Making the transition to using the Common Core to guide what happens in every classroom will not be simple. Having the opportunity to field-test both the math and the English language arts assessment will give schools, teachers and students a taste of the new expectations and prepare them for full implementation.
For example, students will take the new assessments on computers, rather than old-fashioned paper-and-pencil tests. Following the field test year, the new testing system will have the added advantage of being able to adapt while students are taking the test, thus individually tailoring questions based on each student’s answer. This computer-adaptive feature will give teachers critical feedback on how to help each child.
Many districts don’t know if they have the technology infrastructure in place to support computer-based assessments. Having the opportunity to field-test the full assessment in every classroom without academic consequences gives districts an enormous opportunity to prepare.

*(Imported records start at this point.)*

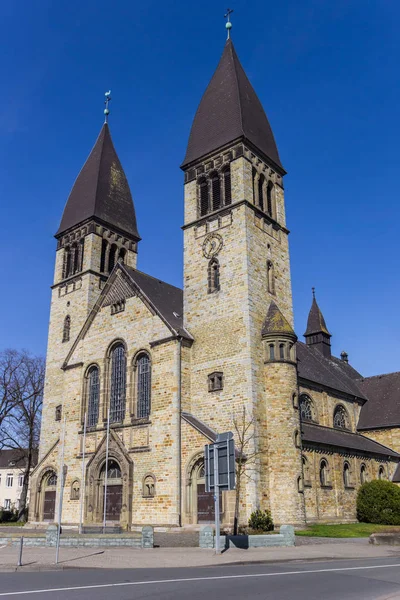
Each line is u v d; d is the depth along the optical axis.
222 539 30.98
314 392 59.84
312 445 49.66
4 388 75.38
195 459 43.59
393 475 63.06
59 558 26.45
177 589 16.77
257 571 21.94
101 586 17.39
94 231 65.69
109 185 69.94
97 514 48.94
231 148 53.66
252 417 43.56
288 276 54.19
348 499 53.50
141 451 46.94
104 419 51.66
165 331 49.00
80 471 52.03
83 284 63.78
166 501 43.84
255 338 46.53
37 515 54.78
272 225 54.03
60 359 62.88
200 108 58.88
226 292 48.84
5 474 128.88
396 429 65.38
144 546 31.16
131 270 55.88
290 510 42.16
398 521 50.38
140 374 50.34
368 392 72.94
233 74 57.50
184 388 47.22
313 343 79.50
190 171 56.66
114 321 54.06
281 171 58.28
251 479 41.78
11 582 18.67
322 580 19.11
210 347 48.03
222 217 51.81
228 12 63.03
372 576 20.33
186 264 52.97
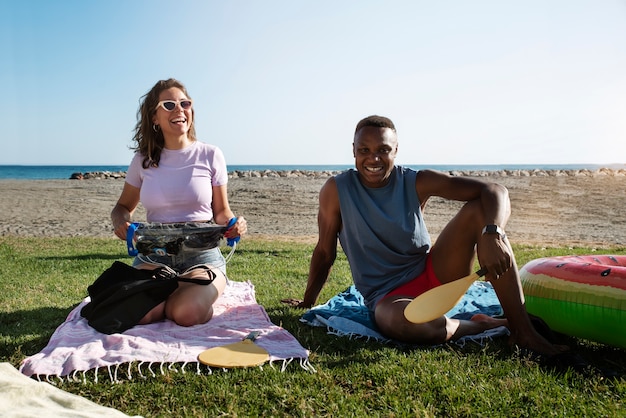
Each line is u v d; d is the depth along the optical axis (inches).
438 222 510.3
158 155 149.7
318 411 89.4
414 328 118.8
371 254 135.3
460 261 127.4
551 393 94.7
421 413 87.7
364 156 128.9
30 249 314.8
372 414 88.6
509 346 119.6
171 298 134.7
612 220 547.5
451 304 112.8
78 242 354.0
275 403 93.0
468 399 93.0
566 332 126.6
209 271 140.8
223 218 158.6
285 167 6195.9
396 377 102.0
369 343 124.9
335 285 202.8
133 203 157.2
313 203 735.7
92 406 87.0
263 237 403.2
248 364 106.9
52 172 3619.6
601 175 1667.1
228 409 89.9
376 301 132.3
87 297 170.4
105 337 120.0
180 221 150.0
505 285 117.3
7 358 115.1
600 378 99.7
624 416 86.0
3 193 978.1
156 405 92.4
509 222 528.1
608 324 114.3
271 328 131.0
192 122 155.8
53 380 101.8
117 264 136.4
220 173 156.1
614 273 117.1
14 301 170.7
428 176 132.9
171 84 149.1
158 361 107.7
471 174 1641.2
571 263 128.2
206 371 106.7
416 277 133.5
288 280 214.2
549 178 1451.8
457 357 113.3
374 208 132.1
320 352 119.5
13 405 85.3
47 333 133.9
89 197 889.5
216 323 136.3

The California state budget included more than a billion dollars to help districts transition to the Common Core State Standards, and districts can use the money for new computers or other needed technology. It just makes sense to empower schools so they can make informed choices about how to spend these resources.
All students deserve to be prepared for successful futures. California should not squander the chance to jump-start the transition to the Common Core State Standards. The 10 CORE districts representing 20 percent of California’s students urge the governor to sign AB 484, but only if he adds resources to ensure that every student in California can take both these new assessments, giving all of California the opportunity to learn from the results.
Michael Hanson is president of the California Office to Reform Education (CORE) board of directors and superintendent of Fresno Unified School District.